Et pourtant la mer, nous la survolons longtemps, car si nous la longeons proche du côté de San Remo et Menton, nous sommes contraints de nous en éloigner pour passer devant Monaco et surtout Nice. Le contrôle nous accorde le passage mais à 8km de l’aéroport et 500 pieds max. Après Saint-Tropez, les massifs se chargent tellement que le contrôleur s’interroge pour nous accorder le survol de Toulon. Malheureusement, une petite percée nous permet de rejoindre Cuers où son restaurant nous refait une santé. La Barre de Saint Quinis est passée ric-rac pour rejoindre la vallée de Brignoles. Un 360 pour laisser passer un Airbus, vertical Marignane et je me laisse aller à un long rase motte (chuuut) en bordure de la Camargue et jusqu’à Saintes Maries de la Mer. Montpellier Candillargues nous refait les niveaux, mais le Prompsy veut absolument revoir sa douce ce soir !  Donc, sans plus attendre, Sète, Béziers, Carcassonne et enfin Montauban après 6h15 de vol dans la Journée.

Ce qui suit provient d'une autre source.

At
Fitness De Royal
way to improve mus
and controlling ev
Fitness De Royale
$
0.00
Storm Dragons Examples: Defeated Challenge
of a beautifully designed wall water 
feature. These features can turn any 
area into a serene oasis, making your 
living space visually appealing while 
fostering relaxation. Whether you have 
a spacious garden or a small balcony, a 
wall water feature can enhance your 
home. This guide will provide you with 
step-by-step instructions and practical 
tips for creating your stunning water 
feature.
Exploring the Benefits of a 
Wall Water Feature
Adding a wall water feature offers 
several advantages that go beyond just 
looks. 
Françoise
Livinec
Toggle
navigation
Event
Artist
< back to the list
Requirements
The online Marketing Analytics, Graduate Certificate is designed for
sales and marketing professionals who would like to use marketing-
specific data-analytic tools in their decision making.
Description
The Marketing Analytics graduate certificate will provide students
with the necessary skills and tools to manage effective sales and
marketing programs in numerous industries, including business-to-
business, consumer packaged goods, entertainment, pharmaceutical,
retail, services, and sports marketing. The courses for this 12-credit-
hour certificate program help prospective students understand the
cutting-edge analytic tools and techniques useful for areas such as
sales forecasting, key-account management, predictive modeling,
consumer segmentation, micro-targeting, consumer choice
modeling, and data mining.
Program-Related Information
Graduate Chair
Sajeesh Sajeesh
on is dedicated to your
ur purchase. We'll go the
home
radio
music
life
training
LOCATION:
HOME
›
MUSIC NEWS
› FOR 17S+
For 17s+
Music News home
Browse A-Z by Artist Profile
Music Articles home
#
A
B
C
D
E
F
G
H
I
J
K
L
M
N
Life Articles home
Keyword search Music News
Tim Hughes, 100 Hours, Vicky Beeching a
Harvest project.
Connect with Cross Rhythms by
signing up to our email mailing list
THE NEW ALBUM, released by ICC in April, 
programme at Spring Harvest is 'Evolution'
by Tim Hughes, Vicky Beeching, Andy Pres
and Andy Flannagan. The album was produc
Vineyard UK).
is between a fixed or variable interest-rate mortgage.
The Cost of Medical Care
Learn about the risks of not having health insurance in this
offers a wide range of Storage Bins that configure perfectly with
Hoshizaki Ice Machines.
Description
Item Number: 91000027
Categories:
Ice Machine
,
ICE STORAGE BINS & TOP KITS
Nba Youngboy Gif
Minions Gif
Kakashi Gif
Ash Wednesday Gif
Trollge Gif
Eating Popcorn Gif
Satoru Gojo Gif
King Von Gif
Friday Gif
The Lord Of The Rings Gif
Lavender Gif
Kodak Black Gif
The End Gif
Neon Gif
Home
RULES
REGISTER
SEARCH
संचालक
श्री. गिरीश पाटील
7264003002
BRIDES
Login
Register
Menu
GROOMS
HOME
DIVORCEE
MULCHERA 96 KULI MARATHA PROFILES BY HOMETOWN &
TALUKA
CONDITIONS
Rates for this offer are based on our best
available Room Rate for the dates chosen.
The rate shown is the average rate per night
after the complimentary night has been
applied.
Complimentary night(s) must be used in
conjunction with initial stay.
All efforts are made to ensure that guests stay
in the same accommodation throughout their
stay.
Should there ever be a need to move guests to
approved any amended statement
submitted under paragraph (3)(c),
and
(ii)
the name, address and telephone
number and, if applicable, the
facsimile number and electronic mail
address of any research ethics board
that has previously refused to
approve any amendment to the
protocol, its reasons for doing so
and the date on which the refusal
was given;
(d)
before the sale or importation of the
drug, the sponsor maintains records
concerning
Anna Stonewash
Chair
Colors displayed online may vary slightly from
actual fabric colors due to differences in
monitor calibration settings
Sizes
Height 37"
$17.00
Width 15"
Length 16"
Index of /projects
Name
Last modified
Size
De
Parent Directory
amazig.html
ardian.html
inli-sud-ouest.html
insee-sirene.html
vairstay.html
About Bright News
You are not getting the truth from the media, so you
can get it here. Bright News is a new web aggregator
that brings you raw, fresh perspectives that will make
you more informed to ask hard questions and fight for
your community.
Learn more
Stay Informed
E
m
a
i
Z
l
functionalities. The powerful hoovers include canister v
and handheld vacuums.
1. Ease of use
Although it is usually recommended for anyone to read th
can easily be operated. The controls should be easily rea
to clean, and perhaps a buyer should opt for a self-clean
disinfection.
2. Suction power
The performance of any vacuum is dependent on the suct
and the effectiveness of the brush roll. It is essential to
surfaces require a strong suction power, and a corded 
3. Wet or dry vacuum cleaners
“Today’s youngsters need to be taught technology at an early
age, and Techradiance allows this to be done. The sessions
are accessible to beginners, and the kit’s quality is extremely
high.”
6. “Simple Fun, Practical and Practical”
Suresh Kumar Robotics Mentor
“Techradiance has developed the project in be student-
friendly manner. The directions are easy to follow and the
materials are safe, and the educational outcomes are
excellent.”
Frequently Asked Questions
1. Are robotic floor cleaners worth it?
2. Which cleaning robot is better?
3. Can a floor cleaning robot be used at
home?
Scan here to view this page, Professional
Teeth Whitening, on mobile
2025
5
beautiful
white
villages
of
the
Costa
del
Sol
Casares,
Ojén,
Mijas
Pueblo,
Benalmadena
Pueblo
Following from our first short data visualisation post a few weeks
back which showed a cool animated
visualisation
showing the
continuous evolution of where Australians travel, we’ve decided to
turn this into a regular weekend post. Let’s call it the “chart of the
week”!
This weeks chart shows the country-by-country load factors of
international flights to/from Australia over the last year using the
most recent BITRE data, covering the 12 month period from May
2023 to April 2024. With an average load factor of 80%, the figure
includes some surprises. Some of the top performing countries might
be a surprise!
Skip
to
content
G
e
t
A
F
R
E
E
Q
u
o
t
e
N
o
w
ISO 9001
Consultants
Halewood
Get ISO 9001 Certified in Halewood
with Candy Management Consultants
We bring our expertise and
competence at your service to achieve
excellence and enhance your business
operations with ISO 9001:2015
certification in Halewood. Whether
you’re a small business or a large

Ce n’est vraiment plus de mon âge, ces conneries !

Après un déjeuner sur cette grande place, vestige de l’ancienne bastide médiévale, et après avoir rentré fissa mon superbe autogire dans le hangar, pour laisser passer une énorme averse orageuse, nous repartons pour notre chez nous à 400km. La Za est folle furieuse, comme vous pouvez l’imaginer, et ne comprend pas mon acharnement à rentrer dans cette météo pourrie. De fait, je vole en zigzag pour éviter des barres de pluie que nous finissons par prendre en pleine tronche. Jusqu’ici, dans ces moments là, je pouvais mettre ces mauvaises décisions sur le compte de ce foutu leader… mais il n’est plus là. Je compte refueler à Pons, mais vertical, ma femme me crie :

« je t’interdis de te poser, la piste est à moitié inondée et nous allons nous planter« 

A la Rochelle, je coupe au plus court dans la CTR avec la bénédiction de l’AFIS. A 30km du but, mon voyant d’essence clignote. C’est donc qu’il en reste un peu, mais rapidement, il devient fixe et le stress commence à monter sec. Mes yeux tournent de droite à gauche et de gauche à droite pour noter les champs possibles, tout en sachant que même si j’y arrive, je suis sûr de cabaner tellement les champs sont gorgés de flotte. Et c’est enfin sur mon chemin salvateur qui borde toujours ma piste inutilisable, pas très fier de ma connerie et après 7200km et 54h15 que nous nous posons soulagés et soufflant comme deux bœufs que l’on mène à l’abattoir.